Fiscalía presentó decenas de datos de prueba
Durante las audiencias, el Ministerio Público expuso decenas de elementos para sustentar su acusación, entre ellos testimonios, registros de cámaras de seguridad, dictámenes periciales y otros indicios recabados durante la investigación. Reportes periodísticos señalan que la Fiscalía reunió entre 60 y 70 datos de prueba.
Diego Sebastián mantenía una relación comercial con Jonathan Meléndez, situación que forma parte de las líneas que investigan las autoridades.

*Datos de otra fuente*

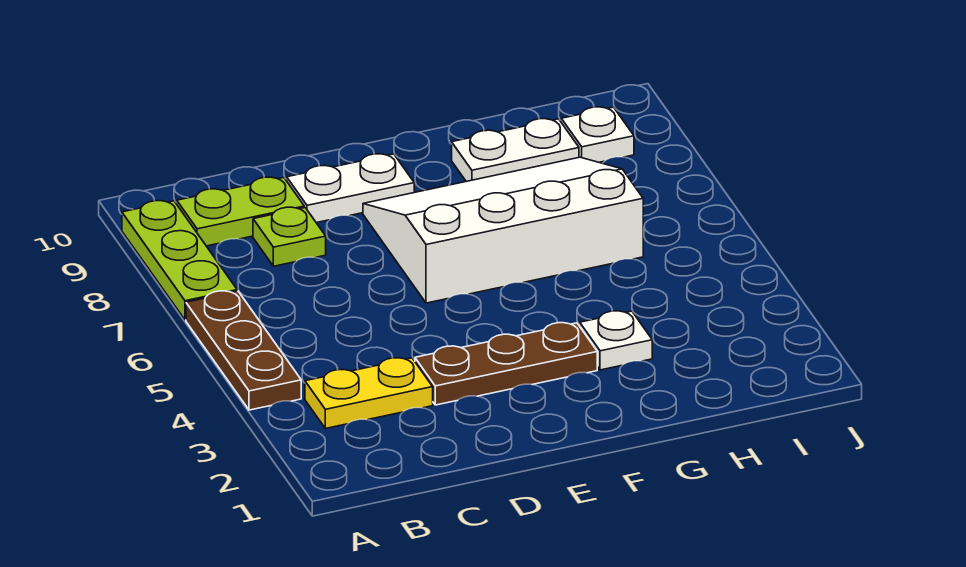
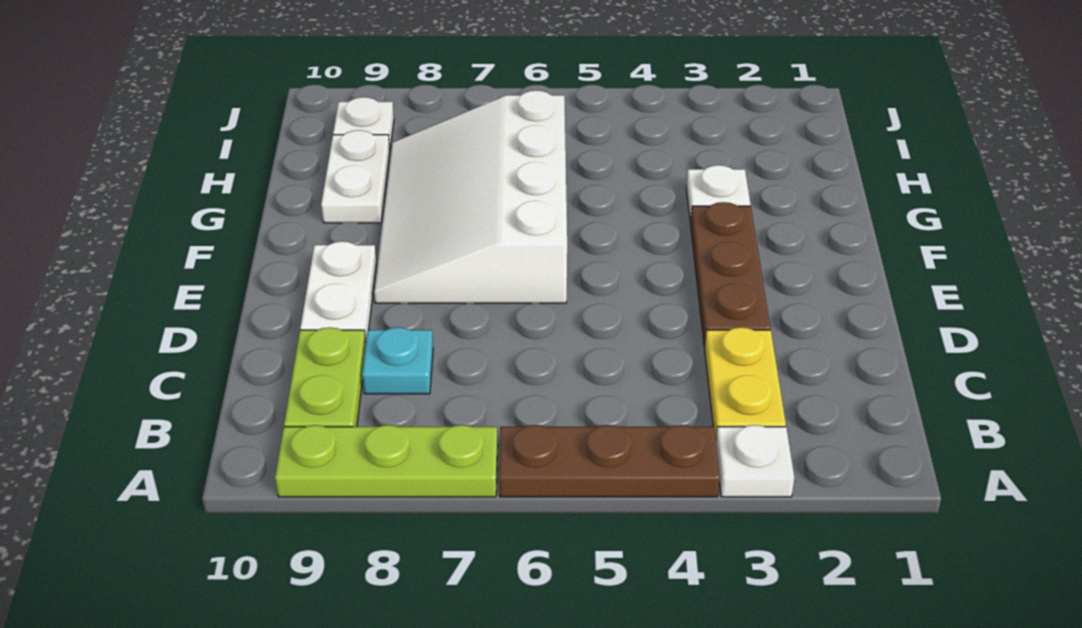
none -> white 1x1 plate [716,425,794,497]
lime 1x1 plate [253,207,326,266] -> cyan 1x1 plate [362,327,433,394]

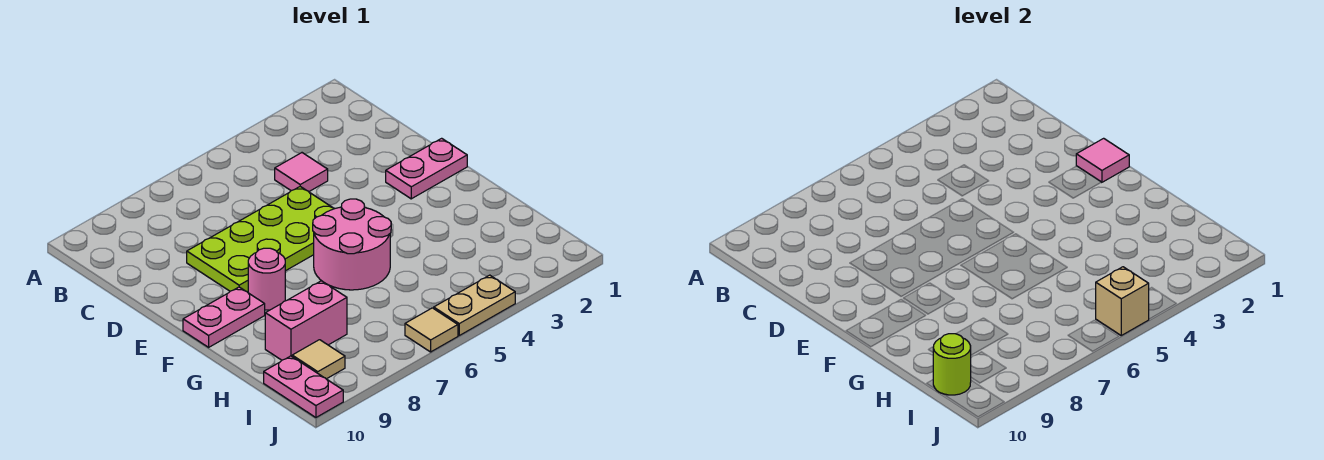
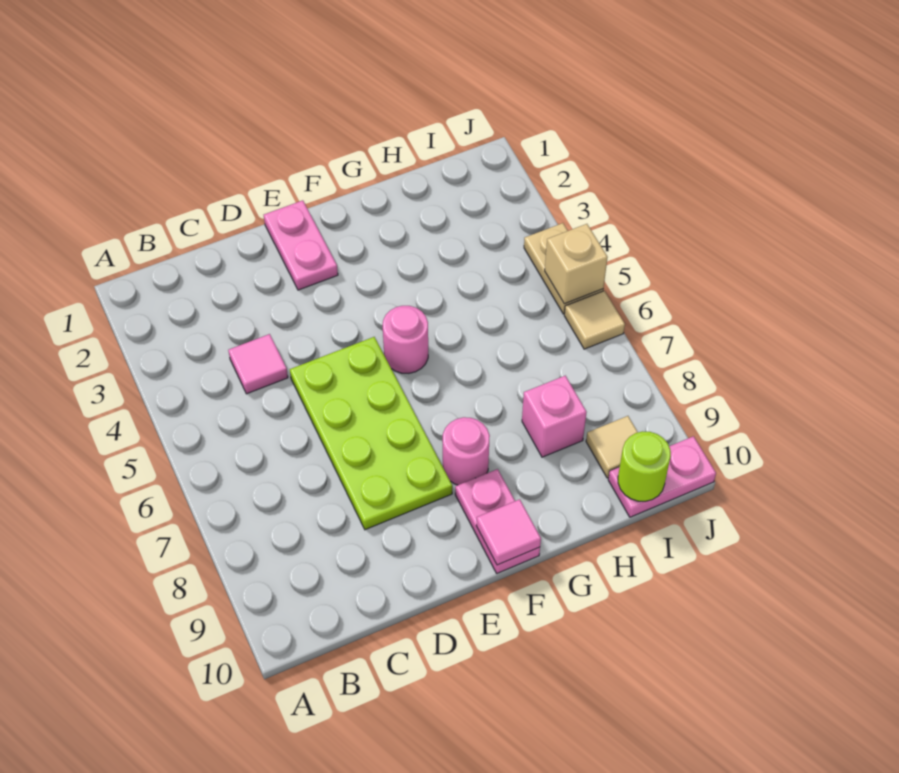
pink 1x1 tile [1076,138,1129,182] -> pink 1x1 tile moved to [476,499,541,565]
pink 2x2 round brick [313,199,391,290] -> pink 1x1 round brick [383,306,428,373]
pink 1x2 brick [265,281,347,360] -> pink 1x1 brick [522,376,587,457]

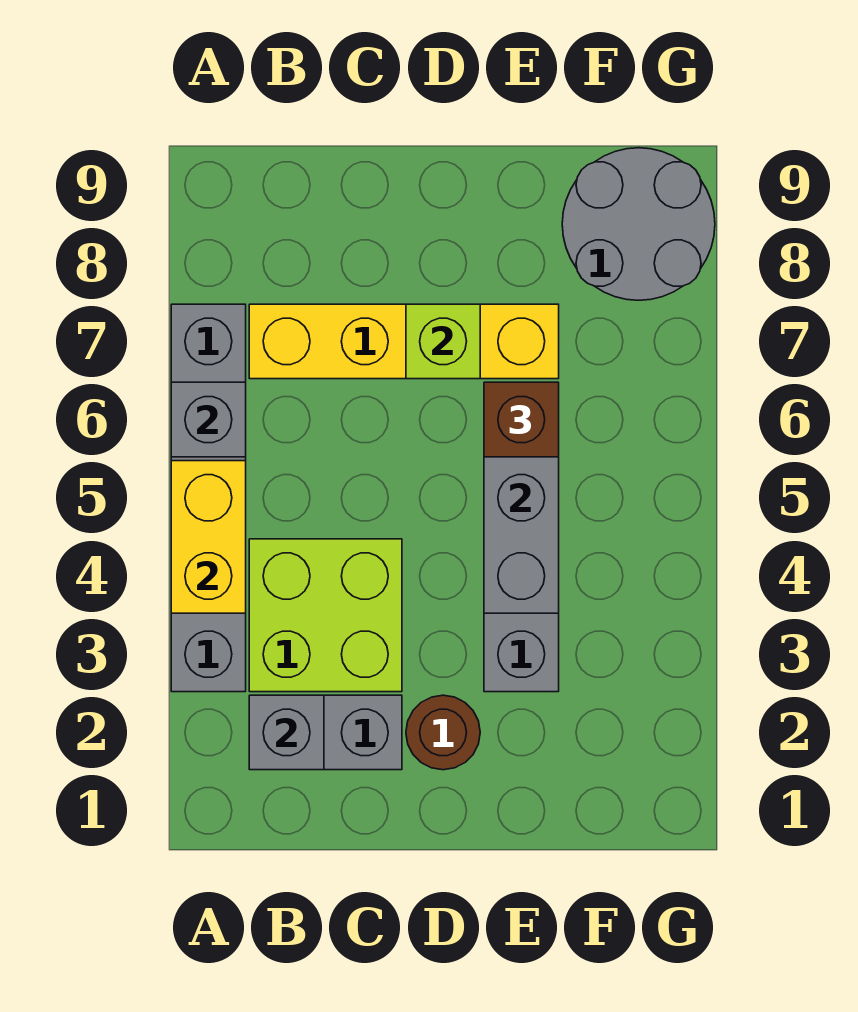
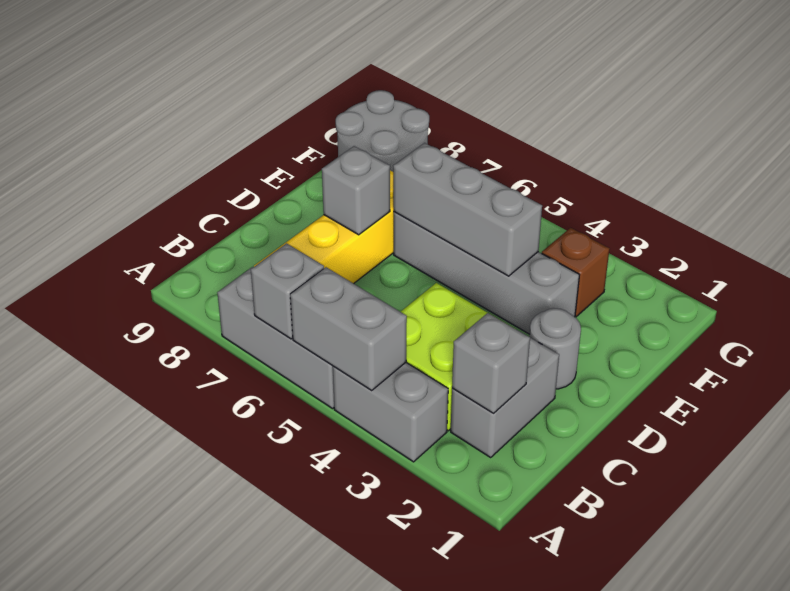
yellow 1x2 brick [171,461,246,613] -> grey 1x2 brick [290,267,407,391]
brown 1x1 round brick [406,695,480,770] -> grey 1x1 round brick [529,308,581,389]
lime 1x1 brick [406,304,480,379] -> grey 1x1 brick [322,146,390,235]
brown 1x1 brick [484,382,559,457] -> brown 1x1 brick moved to [542,228,609,317]

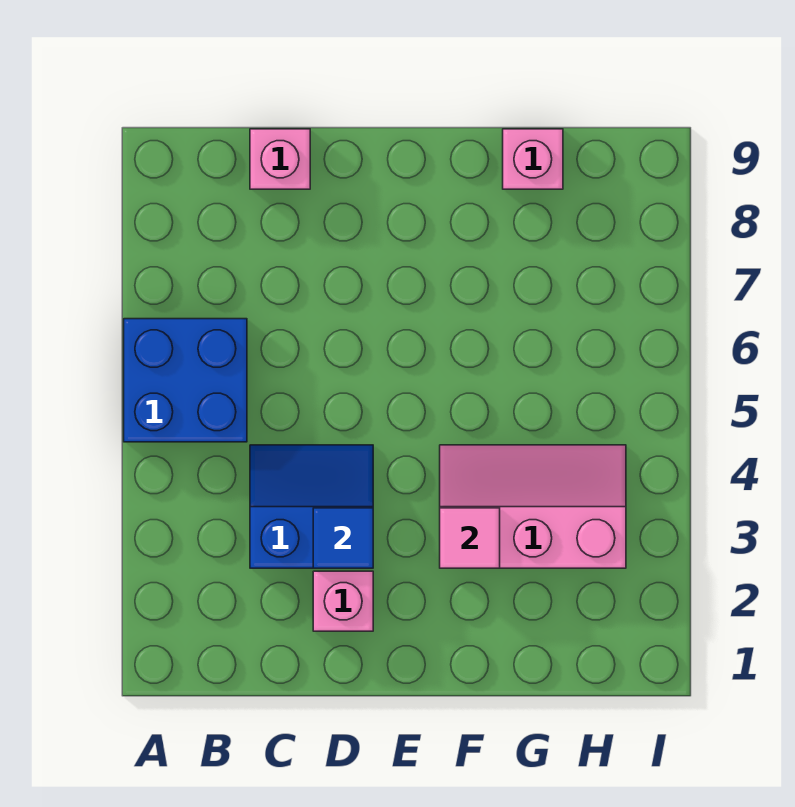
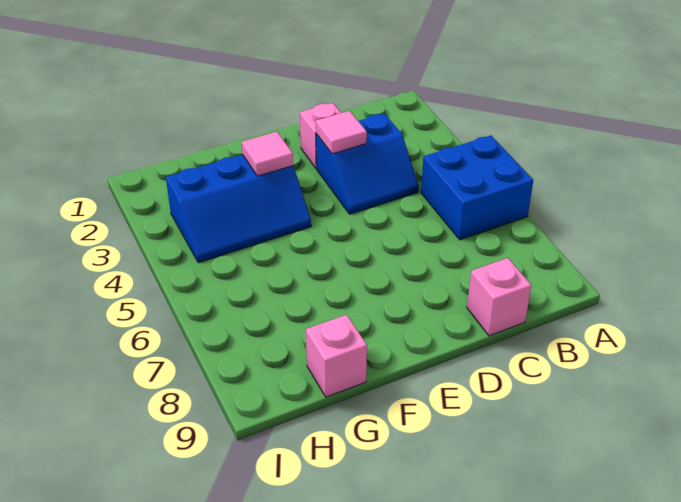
blue 1x1 tile [313,508,373,568] -> pink 1x1 tile [316,111,367,154]
pink 2x3 slope [440,445,626,568] -> blue 2x3 slope [166,155,311,263]

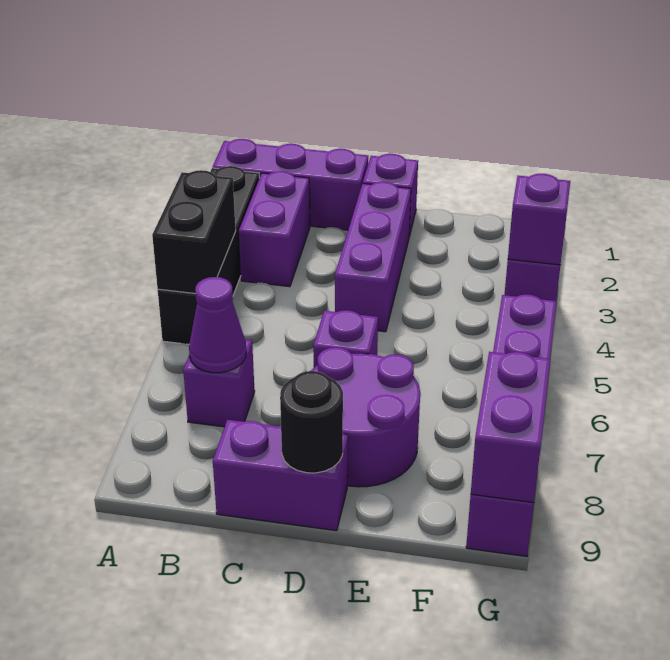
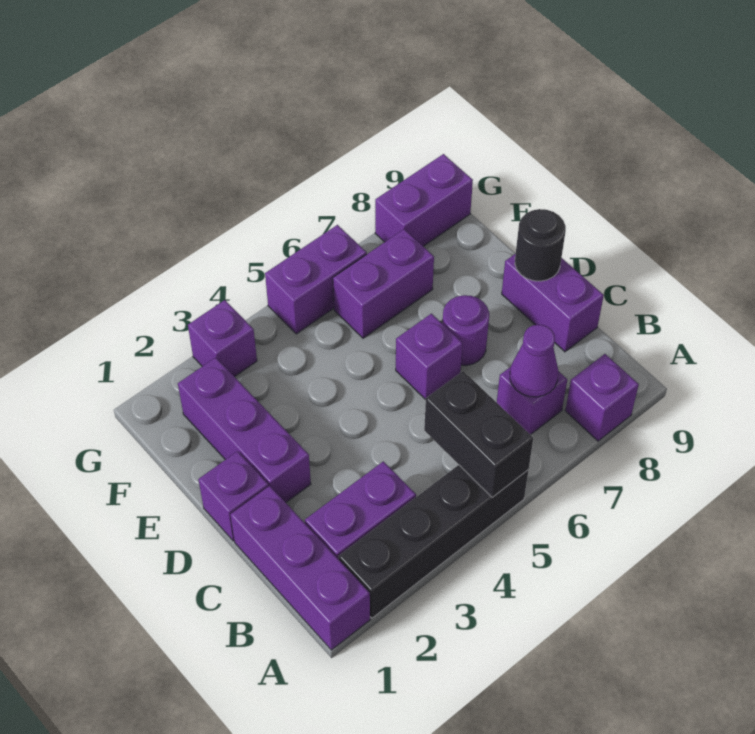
black 1x2 brick [152,170,236,293] -> black 1x2 brick turned to [424,371,533,497]
purple 1x3 brick [335,182,411,332] -> purple 1x3 brick turned to [178,358,311,502]
purple 2x2 round brick [311,347,420,487] -> purple 1x1 round brick [442,295,489,366]
purple 1x1 brick [508,174,570,265] -> purple 1x1 brick moved to [565,354,639,441]
purple 1x2 brick [471,352,550,503] -> purple 1x2 brick moved to [333,229,434,338]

El secretario de Seguridad y Protección Ciudadana, Omar García Harfuch, confirmó días antes que existieron exigencias económicas previas al crimen: “Lo que sí es un hecho es que estaba exigiendo dinero”.
Los hechos ocurrieron el 1 de septiembre en Atizapán de Zaragoza. Tras el crimen, autoridades estatales y federales desplegaron acciones que derivaron en la detención de Diego Sebastián y Gerardo durante las horas posteriores.
Con la vinculación a proceso, la investigación continuará para determinar las responsabilidades penales correspondientes. La resolución no equivale a una sentencia, por lo que ambos imputados conservan la presunción de inocencia mientras no exista una decisión judicial definitiva.